Editor’s note: This report has been amended to correct a quote from Grand County Council Member Curtis Wells, who said he misspoke in an exchange with the Times-Independent and wanted to add necessary context to his comments. The words “to conclude” were added to the final sentence in the third paragraph.
Utah Gov. Gary Herbert declined a request Thursday, May 28 that the Grand County Council voted 5-1 that morning to approve removing capacity limits on local hotels amid the COVID-19 pandemic ahead of the reopening of Arches and Canyonlands national parks.
In lieu of limiting hotel capacities as requested by the county — limits proposed by the Southeast Utah Health Department that would have loosened restrictions set by the previous health order — Herbert moved the county from the orange “moderate” risk restrictions to the yellow “low” risk restrictions of the state’s color-coded pandemic guidelines, effective Friday, May 29.
“There is a significant portion of citizens in this community that support the Governor’s decision, and I am one of them,” said Curtis Wells, the Grand County council member who voted against the request, said after Herbert’s decision. “The local democratic system has produced what we have to work with right now. But it is a mistake to conclude that everyone’s voices are being heard on the local level and particularly on these issues.”
The Times-Independent asked Herbert what indicators made him confident the move to yellow was the right decision. Herbert said earlier this month that decisions to move areas along the color-coded guidance system are based on public health data. Herbert did not answer the question, but his office did provide comment on the decision.
“While the State did not approve Grand County’s request to modify the state’s standard low-risk guidance, we absolutely support the efforts of businesses to keep their employees and customers safe,” said Anna Lehndart, a spokesperson for the governor’s office. “It is well within the rights of any business to require face coverings — and hotels that wish to limit capacity or require rest periods between room occupancy may continue to do so.
“Governor Herbert strongly urges Utahns and visitors to the state to wear face masks in public, especially when social distancing is not possible. He appreciates all who are working hard to follow both the letter and the spirit of the state’s health guidance as we reactivate our economy.”
The Times-Independent also asked about Herbert’s previously stated position that he is “reluctant” to “dictate” to local elected and health officials how they handle localities’ response to the pandemic. Herbert’s office did not answer the question.
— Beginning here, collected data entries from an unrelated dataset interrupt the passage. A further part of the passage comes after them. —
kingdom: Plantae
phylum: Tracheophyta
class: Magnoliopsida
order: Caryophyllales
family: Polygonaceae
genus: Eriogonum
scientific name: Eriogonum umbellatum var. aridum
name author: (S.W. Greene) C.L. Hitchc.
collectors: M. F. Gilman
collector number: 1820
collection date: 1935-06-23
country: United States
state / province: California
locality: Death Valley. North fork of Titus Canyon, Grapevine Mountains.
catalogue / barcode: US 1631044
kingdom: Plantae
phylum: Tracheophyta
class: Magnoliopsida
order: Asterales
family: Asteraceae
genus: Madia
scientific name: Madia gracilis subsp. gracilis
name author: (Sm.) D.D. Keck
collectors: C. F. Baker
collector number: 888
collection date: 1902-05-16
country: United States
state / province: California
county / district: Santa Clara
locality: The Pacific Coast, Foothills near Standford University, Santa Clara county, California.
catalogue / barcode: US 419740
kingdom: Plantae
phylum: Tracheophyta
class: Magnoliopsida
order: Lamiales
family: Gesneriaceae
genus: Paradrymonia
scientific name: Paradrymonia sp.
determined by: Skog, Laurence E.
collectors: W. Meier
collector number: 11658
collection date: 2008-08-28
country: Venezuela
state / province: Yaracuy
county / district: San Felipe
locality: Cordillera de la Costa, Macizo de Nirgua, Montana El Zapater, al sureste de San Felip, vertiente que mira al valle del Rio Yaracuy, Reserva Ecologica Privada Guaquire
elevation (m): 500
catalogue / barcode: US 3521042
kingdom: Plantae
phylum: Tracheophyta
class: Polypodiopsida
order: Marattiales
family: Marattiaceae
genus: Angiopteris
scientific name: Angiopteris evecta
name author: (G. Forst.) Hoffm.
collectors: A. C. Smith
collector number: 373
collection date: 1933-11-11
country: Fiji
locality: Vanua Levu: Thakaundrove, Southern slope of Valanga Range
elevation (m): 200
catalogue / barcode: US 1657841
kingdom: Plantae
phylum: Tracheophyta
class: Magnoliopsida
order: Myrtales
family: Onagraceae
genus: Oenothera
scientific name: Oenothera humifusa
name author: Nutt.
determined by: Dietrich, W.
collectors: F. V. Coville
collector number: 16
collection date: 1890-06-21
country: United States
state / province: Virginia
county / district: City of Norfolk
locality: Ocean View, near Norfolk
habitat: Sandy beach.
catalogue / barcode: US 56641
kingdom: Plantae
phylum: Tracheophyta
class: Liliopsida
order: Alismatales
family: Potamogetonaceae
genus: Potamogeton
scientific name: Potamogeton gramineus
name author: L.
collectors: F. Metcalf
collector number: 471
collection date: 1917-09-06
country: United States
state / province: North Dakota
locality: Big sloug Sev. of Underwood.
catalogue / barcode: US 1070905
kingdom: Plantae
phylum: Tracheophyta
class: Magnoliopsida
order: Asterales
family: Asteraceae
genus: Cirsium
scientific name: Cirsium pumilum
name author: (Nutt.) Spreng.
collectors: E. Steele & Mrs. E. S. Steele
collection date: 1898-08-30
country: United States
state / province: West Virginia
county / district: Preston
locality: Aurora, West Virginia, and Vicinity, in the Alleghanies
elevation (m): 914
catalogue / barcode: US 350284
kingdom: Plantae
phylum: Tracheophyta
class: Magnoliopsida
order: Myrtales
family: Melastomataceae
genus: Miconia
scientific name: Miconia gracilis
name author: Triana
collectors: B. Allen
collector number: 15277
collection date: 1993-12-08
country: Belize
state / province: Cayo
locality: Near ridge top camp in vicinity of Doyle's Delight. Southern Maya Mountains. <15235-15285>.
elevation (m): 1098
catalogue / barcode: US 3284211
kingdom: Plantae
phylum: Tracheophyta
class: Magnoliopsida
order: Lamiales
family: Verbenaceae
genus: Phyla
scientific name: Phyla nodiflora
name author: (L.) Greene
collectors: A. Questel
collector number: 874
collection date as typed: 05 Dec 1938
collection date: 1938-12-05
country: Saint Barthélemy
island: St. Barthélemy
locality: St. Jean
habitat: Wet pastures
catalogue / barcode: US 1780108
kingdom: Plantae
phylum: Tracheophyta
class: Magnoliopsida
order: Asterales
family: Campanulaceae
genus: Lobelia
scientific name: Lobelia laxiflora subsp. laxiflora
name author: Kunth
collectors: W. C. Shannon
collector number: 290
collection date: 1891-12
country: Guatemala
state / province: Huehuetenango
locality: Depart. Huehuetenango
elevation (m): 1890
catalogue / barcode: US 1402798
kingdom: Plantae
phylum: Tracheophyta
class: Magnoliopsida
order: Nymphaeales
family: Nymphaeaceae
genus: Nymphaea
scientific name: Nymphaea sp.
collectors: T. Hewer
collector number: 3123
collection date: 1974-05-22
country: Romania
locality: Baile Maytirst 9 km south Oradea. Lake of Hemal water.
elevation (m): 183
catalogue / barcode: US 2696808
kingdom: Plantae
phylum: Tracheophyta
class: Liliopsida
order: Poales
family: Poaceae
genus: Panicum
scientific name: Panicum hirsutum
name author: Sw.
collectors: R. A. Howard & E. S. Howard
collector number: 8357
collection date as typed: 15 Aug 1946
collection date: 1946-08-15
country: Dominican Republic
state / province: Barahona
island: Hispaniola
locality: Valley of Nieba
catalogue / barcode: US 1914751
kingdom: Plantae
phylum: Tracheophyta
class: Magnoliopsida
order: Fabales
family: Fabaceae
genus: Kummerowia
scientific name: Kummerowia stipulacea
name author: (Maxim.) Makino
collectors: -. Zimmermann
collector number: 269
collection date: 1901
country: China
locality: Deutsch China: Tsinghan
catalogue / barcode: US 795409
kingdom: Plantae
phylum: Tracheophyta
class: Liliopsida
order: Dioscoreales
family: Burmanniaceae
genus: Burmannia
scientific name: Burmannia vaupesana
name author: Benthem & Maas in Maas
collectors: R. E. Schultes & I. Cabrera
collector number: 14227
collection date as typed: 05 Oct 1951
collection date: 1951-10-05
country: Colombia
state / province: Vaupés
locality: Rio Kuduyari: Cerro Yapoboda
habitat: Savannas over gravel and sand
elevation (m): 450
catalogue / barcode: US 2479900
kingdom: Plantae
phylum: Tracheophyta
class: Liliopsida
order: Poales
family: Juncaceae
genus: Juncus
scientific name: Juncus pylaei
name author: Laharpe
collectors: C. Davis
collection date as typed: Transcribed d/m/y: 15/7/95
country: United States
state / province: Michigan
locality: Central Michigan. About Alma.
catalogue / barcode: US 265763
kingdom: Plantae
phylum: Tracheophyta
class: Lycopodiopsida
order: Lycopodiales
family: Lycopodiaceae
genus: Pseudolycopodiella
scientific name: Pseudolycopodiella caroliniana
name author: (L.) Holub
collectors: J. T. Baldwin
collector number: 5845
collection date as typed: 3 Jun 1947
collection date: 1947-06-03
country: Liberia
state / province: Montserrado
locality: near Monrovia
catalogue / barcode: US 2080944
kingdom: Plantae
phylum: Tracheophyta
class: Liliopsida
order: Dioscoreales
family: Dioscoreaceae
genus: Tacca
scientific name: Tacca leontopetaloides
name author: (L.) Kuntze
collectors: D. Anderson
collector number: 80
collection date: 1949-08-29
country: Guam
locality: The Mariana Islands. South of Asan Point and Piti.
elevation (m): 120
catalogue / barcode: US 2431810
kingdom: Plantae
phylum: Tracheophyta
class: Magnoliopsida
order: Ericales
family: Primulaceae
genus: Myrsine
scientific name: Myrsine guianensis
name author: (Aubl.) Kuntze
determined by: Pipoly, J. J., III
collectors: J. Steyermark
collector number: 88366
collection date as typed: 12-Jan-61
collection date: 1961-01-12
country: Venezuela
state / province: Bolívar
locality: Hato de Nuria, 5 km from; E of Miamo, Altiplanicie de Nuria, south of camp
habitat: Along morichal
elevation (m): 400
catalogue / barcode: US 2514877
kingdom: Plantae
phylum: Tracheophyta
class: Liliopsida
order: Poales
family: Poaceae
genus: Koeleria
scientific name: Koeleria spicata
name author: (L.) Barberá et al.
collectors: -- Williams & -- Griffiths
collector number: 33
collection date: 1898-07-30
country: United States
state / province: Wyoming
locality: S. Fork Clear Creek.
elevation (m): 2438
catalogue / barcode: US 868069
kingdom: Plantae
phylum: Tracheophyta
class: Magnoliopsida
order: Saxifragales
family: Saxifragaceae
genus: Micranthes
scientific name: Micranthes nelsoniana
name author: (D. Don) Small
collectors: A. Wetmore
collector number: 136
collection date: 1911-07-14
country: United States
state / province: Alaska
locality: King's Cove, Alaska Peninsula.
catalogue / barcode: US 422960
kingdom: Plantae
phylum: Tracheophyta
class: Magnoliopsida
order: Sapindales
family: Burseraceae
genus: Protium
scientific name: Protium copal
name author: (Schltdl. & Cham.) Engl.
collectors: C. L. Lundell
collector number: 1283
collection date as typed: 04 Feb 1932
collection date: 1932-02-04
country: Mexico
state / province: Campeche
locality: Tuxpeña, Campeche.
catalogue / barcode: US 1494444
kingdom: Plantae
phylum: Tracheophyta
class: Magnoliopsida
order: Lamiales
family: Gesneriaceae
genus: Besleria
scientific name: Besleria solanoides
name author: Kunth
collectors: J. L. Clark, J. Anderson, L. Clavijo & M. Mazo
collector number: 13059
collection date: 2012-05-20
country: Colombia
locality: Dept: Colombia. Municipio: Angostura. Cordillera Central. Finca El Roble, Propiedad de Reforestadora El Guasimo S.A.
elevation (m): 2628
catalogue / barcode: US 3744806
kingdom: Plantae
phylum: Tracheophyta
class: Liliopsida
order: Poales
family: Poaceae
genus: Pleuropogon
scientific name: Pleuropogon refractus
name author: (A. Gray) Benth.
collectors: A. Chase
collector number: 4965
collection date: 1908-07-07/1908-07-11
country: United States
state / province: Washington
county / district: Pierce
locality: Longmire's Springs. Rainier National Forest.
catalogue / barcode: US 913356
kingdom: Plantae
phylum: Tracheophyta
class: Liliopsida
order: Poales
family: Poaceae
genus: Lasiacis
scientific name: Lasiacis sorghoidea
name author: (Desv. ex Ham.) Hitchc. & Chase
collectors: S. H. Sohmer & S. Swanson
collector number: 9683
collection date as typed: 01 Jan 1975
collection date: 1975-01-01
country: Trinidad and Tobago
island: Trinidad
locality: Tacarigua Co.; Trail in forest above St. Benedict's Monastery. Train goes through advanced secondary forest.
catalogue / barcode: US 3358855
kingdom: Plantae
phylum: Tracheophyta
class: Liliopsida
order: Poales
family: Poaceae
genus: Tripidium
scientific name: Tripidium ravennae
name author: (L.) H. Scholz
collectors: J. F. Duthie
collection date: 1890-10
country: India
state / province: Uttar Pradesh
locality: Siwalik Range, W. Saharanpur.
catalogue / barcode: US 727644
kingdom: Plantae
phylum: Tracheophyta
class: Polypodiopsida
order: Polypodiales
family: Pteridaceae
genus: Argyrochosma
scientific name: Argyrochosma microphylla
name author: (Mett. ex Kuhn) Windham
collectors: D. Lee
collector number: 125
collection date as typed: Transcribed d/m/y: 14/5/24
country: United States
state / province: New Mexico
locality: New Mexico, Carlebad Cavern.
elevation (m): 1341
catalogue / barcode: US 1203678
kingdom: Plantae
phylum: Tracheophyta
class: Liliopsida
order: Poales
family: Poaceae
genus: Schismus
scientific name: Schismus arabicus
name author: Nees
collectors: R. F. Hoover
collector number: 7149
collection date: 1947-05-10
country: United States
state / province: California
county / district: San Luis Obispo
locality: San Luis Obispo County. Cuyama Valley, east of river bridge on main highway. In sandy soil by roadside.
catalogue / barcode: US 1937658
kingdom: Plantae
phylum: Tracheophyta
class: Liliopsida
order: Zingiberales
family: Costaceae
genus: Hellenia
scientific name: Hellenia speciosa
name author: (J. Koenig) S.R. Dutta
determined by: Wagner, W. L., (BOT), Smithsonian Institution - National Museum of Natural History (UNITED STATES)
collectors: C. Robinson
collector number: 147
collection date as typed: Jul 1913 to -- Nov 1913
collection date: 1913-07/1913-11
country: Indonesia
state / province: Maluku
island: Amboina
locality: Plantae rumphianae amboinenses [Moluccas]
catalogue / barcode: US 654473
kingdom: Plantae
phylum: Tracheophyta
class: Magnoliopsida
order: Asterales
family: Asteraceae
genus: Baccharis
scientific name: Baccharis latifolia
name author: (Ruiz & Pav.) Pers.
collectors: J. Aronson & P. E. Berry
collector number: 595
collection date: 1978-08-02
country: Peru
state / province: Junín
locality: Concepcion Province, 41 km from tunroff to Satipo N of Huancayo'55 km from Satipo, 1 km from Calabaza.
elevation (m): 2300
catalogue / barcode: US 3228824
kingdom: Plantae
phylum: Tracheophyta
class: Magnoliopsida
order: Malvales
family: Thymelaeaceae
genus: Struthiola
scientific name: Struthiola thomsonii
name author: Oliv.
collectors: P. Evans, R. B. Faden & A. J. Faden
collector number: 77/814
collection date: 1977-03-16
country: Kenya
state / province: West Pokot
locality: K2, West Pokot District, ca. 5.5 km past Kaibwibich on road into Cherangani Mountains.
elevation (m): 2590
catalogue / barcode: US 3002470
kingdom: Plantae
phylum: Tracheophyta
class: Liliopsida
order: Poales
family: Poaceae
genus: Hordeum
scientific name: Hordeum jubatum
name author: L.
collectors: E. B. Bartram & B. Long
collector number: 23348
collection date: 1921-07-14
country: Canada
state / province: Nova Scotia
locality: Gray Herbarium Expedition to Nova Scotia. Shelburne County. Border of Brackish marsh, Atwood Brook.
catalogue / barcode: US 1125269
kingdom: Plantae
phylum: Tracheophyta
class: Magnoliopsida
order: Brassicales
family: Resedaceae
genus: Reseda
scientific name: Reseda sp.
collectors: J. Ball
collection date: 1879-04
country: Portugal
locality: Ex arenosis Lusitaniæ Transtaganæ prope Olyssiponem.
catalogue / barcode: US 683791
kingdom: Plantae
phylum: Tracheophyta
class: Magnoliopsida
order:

Grand County Attorney Christina Sloan voiced her displeasure with the governor’s decision Thursday afternoon.
“The Governor has touted local control, yet he has refused to give Grand County enough time to evaluate the impact of our busy Memorial Day weekend or the opening of the parks on May 29,” Sloan said. “Meanwhile, Moab Regional Hospital today reported to the County Council that its ER was as busy last weekend as any prior Memorial Day weekend, and Grand County Search & Rescue reported eight serious rescue missions in the last week.”
Wells accused Grand County Council Chair Mary McGann, who told The Salt Lake Tribune that the governor’s decision constituted “overreach,” and Sloan of perpetuating “groupthink” with their comments and suggested they could move to another state.
“Every time the Governor or this region’s legislative representatives take a position contrary to Moab ‘groupthink,’ they cry foul,” Wells said. “Grand County is a subdivision of the State of Utah. If our locally elected officials are uncomfortable with that fact, perhaps they should run for the legislature or move to a state where they can realize alignment with leadership.”
Brady Bradford, the director of the Southeast Utah Health Department, said that it was his impression from discussions with the governor’s office that objections to continued lodging restrictions drove the decision to deny the county’s request.
“It seems like there is a little bit of impatience with the idea of restricting lodging on a continuing basis,” Bradford told county council members during the Thursday morning discussion.
Bradford also addressed the issue of Moab’s recent jump in cases. After weeks without a positive test result locally, Moab Regional Hospital reported five new positive test results over the course of five days starting May 22.
No locals have been hospitalized for COVID-19, though, and Bradford said that although the new cases were something to “raise an eyebrow” at, they were not “cause for alarm.”